▶ _EXERCISE BRIEF_
Please retype every one of the entries below word for word, with no changes.

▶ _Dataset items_
• • • • •

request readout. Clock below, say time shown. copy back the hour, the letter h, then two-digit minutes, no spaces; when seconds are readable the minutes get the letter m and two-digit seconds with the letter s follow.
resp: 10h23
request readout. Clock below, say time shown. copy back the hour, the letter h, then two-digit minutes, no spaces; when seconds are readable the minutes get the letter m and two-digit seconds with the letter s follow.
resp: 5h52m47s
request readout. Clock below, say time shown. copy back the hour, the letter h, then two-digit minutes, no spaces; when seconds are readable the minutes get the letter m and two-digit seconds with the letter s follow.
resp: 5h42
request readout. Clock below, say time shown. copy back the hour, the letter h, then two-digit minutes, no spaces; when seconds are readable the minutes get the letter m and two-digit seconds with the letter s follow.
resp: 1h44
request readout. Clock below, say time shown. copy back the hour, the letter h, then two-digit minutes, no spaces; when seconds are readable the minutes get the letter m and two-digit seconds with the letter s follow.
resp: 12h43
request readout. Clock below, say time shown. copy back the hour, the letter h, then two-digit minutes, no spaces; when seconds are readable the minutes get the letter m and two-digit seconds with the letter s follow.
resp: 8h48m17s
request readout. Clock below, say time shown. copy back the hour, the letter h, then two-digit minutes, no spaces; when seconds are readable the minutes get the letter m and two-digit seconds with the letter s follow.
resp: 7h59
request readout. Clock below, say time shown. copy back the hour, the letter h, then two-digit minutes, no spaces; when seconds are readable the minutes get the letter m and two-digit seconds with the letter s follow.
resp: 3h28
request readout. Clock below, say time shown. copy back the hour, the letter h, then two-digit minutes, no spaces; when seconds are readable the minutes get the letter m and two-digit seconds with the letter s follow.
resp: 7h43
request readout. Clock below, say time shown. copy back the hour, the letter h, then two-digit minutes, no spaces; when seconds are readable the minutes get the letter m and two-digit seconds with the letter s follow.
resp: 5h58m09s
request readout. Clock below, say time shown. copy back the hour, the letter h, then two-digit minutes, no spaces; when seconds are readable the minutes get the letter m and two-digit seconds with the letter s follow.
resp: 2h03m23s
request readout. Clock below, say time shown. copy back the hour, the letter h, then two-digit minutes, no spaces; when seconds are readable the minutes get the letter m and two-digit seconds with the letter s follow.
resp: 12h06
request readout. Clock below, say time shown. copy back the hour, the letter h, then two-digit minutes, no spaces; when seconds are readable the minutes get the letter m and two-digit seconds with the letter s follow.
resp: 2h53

• • • • •

▶ _WORKED SOLUTION_
request readout. Clock below, say time shown. copy back the hour, the letter h, then two-digit minutes, no spaces; when seconds are readable the minutes get the letter m and two-digit seconds with the letter s follow.
resp: 10h23
request readout. Clock below, say time shown. copy back the hour, the letter h, then two-digit minutes, no spaces; when seconds are readable the minutes get the letter m and two-digit seconds with the letter s follow.
resp: 5h52m47s
request readout. Clock below, say time shown. copy back the hour, the letter h, then two-digit minutes, no spaces; when seconds are readable the minutes get the letter m and two-digit seconds with the letter s follow.
resp: 5h42
request readout. Clock below, say time shown. copy back the hour, the letter h, then two-digit minutes, no spaces; when seconds are readable the minutes get the letter m and two-digit seconds with the letter s follow.
resp: 1h44
request readout. Clock below, say time shown. copy back the hour, the letter h, then two-digit minutes, no spaces; when seconds are readable the minutes get the letter m and two-digit seconds with the letter s follow.
resp: 12h43
request readout. Clock below, say time shown. copy back the hour, the letter h, then two-digit minutes, no spaces; when seconds are readable the minutes get the letter m and two-digit seconds with the letter s follow.
resp: 8h48m17s
request readout. Clock below, say time shown. copy back the hour, the letter h, then two-digit minutes, no spaces; when seconds are readable the minutes get the letter m and two-digit seconds with the letter s follow.
resp: 7h59
request readout. Clock below, say time shown. copy back the hour, the letter h, then two-digit minutes, no spaces; when seconds are readable the minutes get the letter m and two-digit seconds with the letter s follow.
resp: 3h28
request readout. Clock below, say time shown. copy back the hour, the letter h, then two-digit minutes, no spaces; when seconds are readable the minutes get the letter m and two-digit seconds with the letter s follow.
resp: 7h43
request readout. Clock below, say time shown. copy back the hour, the letter h, then two-digit minutes, no spaces; when seconds are readable the minutes get the letter m and two-digit seconds with the letter s follow.
resp: 5h58m09s
request readout. Clock below, say time shown. copy back the hour, the letter h, then two-digit minutes, no spaces; when seconds are readable the minutes get the letter m and two-digit seconds with the letter s follow.
resp: 2h03m23s
request readout. Clock below, say time shown. copy back the hour, the letter h, then two-digit minutes, no spaces; when seconds are readable the minutes get the letter m and two-digit seconds with the letter s follow.
resp: 12h06
request readout. Clock below, say time shown. copy back the hour, the letter h, then two-digit minutes, no spaces; when seconds are readable the minutes get the letter m and two-digit seconds with the letter s follow.
resp: 2h53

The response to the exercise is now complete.